→ TASK GOAL: In the material below, find every line containing "caption" and copy that line.

→ SUPPLIED DATA:

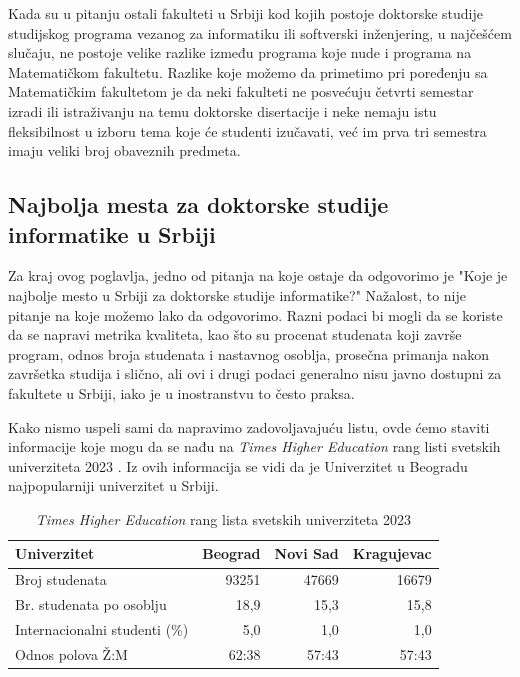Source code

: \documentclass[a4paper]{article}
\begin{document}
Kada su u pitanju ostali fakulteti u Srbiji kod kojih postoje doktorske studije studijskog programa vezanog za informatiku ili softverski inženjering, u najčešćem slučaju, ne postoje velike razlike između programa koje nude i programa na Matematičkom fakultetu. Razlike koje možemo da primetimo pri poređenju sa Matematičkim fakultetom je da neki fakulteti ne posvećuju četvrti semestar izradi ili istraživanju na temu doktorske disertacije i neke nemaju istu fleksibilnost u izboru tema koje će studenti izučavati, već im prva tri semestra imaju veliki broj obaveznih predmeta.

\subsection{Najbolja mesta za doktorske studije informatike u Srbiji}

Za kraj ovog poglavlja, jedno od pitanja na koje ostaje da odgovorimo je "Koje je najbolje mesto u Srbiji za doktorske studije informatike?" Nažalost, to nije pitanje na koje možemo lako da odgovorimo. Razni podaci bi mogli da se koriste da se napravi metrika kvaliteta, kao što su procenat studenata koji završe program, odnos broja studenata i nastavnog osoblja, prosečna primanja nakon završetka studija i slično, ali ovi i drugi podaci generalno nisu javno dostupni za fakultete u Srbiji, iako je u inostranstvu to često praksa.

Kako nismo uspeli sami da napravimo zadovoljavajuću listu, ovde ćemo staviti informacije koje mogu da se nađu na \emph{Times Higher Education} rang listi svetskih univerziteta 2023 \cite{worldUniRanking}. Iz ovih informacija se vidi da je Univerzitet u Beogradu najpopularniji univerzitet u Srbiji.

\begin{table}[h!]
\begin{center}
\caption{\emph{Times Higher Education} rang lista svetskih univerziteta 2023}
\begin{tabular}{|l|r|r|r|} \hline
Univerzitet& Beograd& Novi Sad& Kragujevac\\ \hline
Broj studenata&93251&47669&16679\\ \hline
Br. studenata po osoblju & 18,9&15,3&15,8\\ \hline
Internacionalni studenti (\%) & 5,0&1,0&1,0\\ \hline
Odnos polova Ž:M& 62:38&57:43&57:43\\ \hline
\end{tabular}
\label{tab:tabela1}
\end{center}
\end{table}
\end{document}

...

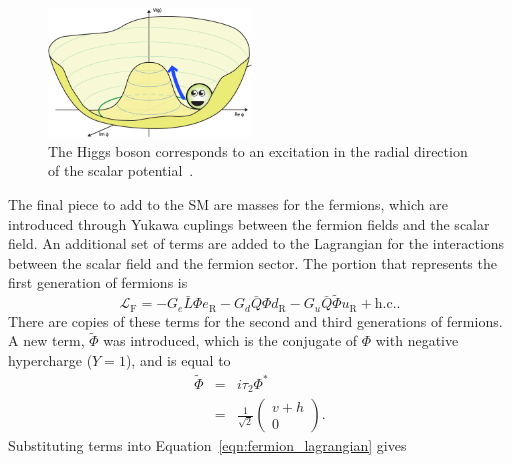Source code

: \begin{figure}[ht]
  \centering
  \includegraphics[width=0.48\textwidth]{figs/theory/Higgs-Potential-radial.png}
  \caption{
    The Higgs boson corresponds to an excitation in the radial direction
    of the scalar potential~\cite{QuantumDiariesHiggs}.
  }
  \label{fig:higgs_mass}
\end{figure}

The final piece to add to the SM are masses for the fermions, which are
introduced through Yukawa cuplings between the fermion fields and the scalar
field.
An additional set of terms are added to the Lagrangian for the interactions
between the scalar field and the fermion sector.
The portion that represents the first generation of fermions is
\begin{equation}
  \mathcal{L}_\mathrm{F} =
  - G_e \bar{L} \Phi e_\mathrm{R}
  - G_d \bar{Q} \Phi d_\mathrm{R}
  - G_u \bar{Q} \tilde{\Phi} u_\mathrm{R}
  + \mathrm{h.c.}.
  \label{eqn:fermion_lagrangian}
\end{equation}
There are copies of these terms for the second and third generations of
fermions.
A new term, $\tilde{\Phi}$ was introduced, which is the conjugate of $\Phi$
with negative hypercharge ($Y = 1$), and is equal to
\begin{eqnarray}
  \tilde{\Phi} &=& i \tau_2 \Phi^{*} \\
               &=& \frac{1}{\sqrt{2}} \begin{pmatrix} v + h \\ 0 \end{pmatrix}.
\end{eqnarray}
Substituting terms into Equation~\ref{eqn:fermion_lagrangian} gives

→ ANSWER FOR THIS EXERCISE:
\caption{\emph{Times Higher Education} rang lista svetskih univerziteta 2023}
  \caption{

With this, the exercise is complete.